**WHAT THE TASK REQUIRES:**
According to the post on legged loco-manipulation, what did giving robots a sense of "touch" traditionally require?

Robotic manipulation often feels like a magic trick. We see videos of robots backflipping or picking up delicate objects, and we assume the problem is solved. But there is a massive difference between waving a robotic arm in empty space and interacting with the physical world. The former requires position control (moving from A to B), while the latter requires force control (interacting with resistance).

Imagine opening a heavy door. You don’t just move your hand along a trajectory; you lean into it, applying force while maintaining your balance. If you treated the door like empty air, you would either fail to open it or fall over. This combination of movement and physical interaction is called loco-manipulation.

Traditionally, giving robots this sense of “touch” required expensive hardware force sensors and complex control theories. But what if a robot could learn to estimate and control force using only its internal motion data?

In this post, we dive into a fascinating paper titled “Learning a Unified Policy for Position and Force Control in Legged Loco-Manipulation.” The researchers propose a unified Reinforcement Learning (RL) framework that teaches legged robots to control both position and force simultaneously—without external force sensors.

Figure 1: Overview of the unified force-position policy enabling diverse behaviors like position tracking, force application, and compliant interactions.

The Challenge: The Missing Sense of Touch

Legged manipulators (like the quadruped dog with a robotic arm shown above) offer a massive workspace and high mobility. However, controlling them is a nightmare of physics.

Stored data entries
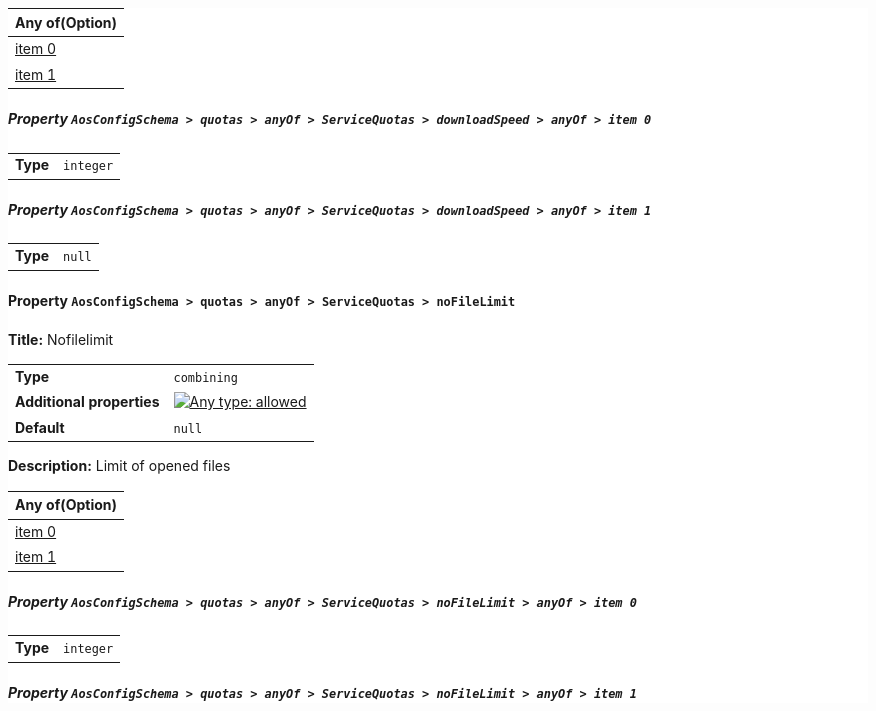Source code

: | Any of(Option)                                    |
| ------------------------------------------------- |
| [item 0](#quotas_anyOf_i0_downloadSpeed_anyOf_i0) |
| [item 1](#quotas_anyOf_i0_downloadSpeed_anyOf_i1) |

##### <a name="quotas_anyOf_i0_downloadSpeed_anyOf_i0"></a>Property `AosConfigSchema > quotas > anyOf > ServiceQuotas > downloadSpeed > anyOf > item 0`

|          |           |
| -------- | --------- |
| **Type** | `integer` |

##### <a name="quotas_anyOf_i0_downloadSpeed_anyOf_i1"></a>Property `AosConfigSchema > quotas > anyOf > ServiceQuotas > downloadSpeed > anyOf > item 1`

|          |        |
| -------- | ------ |
| **Type** | `null` |

#### <a name="quotas_anyOf_i0_noFileLimit"></a>Property `AosConfigSchema > quotas > anyOf > ServiceQuotas > noFileLimit`

**Title:** Nofilelimit

|                           |                                                                                                                                   |
| ------------------------- | --------------------------------------------------------------------------------------------------------------------------------- |
| **Type**                  | `combining`                                                                                                                       |
| **Additional properties** | [![Any type: allowed](https://img.shields.io/badge/Any%20type-allowed-green)](# "Additional Properties of any type are allowed.") |
| **Default**               | `null`                                                                                                                            |

**Description:** Limit of opened files

| Any of(Option)                                  |
| ----------------------------------------------- |
| [item 0](#quotas_anyOf_i0_noFileLimit_anyOf_i0) |
| [item 1](#quotas_anyOf_i0_noFileLimit_anyOf_i1) |

##### <a name="quotas_anyOf_i0_noFileLimit_anyOf_i0"></a>Property `AosConfigSchema > quotas > anyOf > ServiceQuotas > noFileLimit > anyOf > item 0`

|          |           |
| -------- | --------- |
| **Type** | `integer` |

##### <a name="quotas_anyOf_i0_noFileLimit_anyOf_i1"></a>Property `AosConfigSchema > quotas > anyOf > ServiceQuotas > noFileLimit > anyOf > item 1`
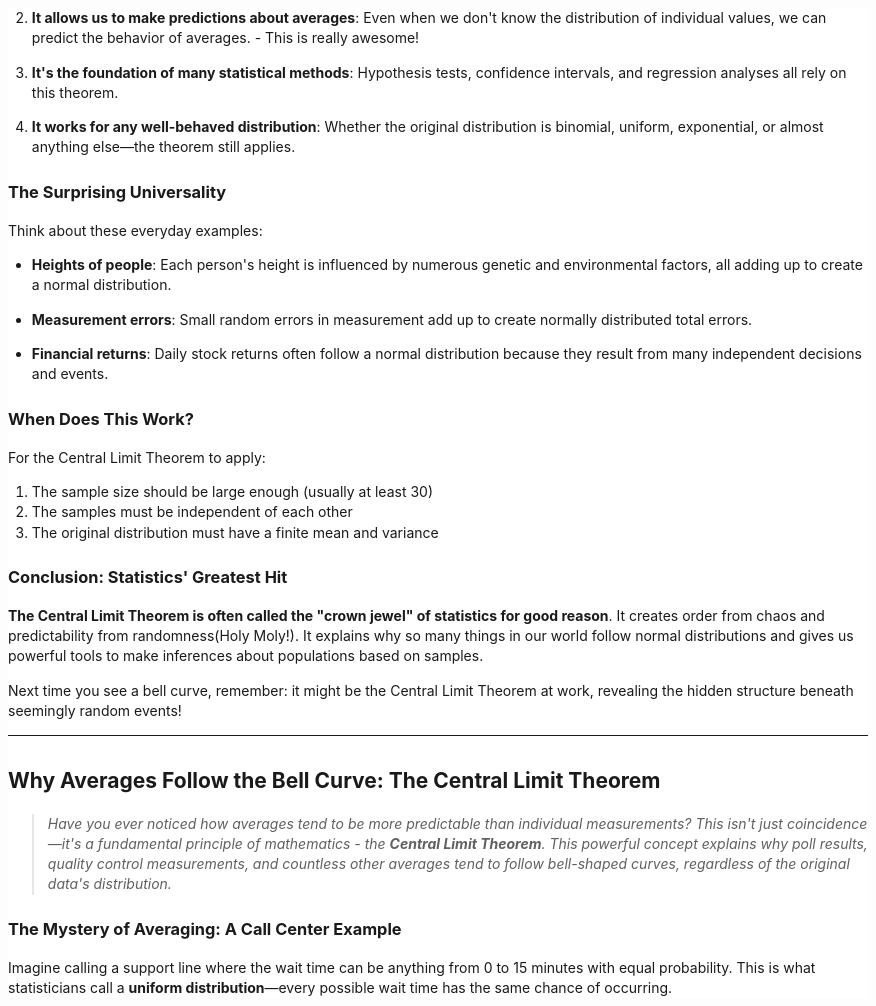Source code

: 2. **It allows us to make predictions about averages**: Even when we don't know the distribution of individual values, we can predict the behavior of averages. - This is really awesome!

3. **It's the foundation of many statistical methods**: Hypothesis tests, confidence intervals, and regression analyses all rely on this theorem.

4. **It works for any well-behaved distribution**: Whether the original distribution is binomial, uniform, exponential, or almost anything else—the theorem still applies.

### The Surprising Universality

Think about these everyday examples:

- **Heights of people**: Each person's height is influenced by numerous genetic and environmental factors, all adding up to create a normal distribution.

- **Measurement errors**: Small random errors in measurement add up to create normally distributed total errors.

- **Financial returns**: Daily stock returns often follow a normal distribution because they result from many independent decisions and events.

### When Does This Work?

For the Central Limit Theorem to apply:

1. The sample size should be large enough (usually at least 30)
2. The samples must be independent of each other
3. The original distribution must have a finite mean and variance

### Conclusion: Statistics' Greatest Hit

**The Central Limit Theorem is often called the "crown jewel" of statistics for good reason**. It creates order from chaos and predictability from randomness(Holy Moly!). It explains why so many things in our world follow normal distributions and gives us powerful tools to make inferences about populations based on samples.

Next time you see a bell curve, remember: it might be the Central Limit Theorem at work, revealing the hidden structure beneath seemingly random events!

---

## Why Averages Follow the Bell Curve: The Central Limit Theorem

> *Have you ever noticed how averages tend to be more predictable than individual measurements? This isn't just coincidence—it's a fundamental principle of mathematics - the **Central Limit Theorem**. This powerful concept explains why poll results, quality control measurements, and countless other averages tend to follow bell-shaped curves, regardless of the original data's distribution.*

### The Mystery of Averaging: A Call Center Example

Imagine calling a support line where the wait time can be anything from 0 to 15 minutes with equal probability. This is what statisticians call a **uniform distribution**—every possible wait time has the same chance of occurring.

**FINAL ANSWER:**
Expensive hardware force sensors and complex control theories.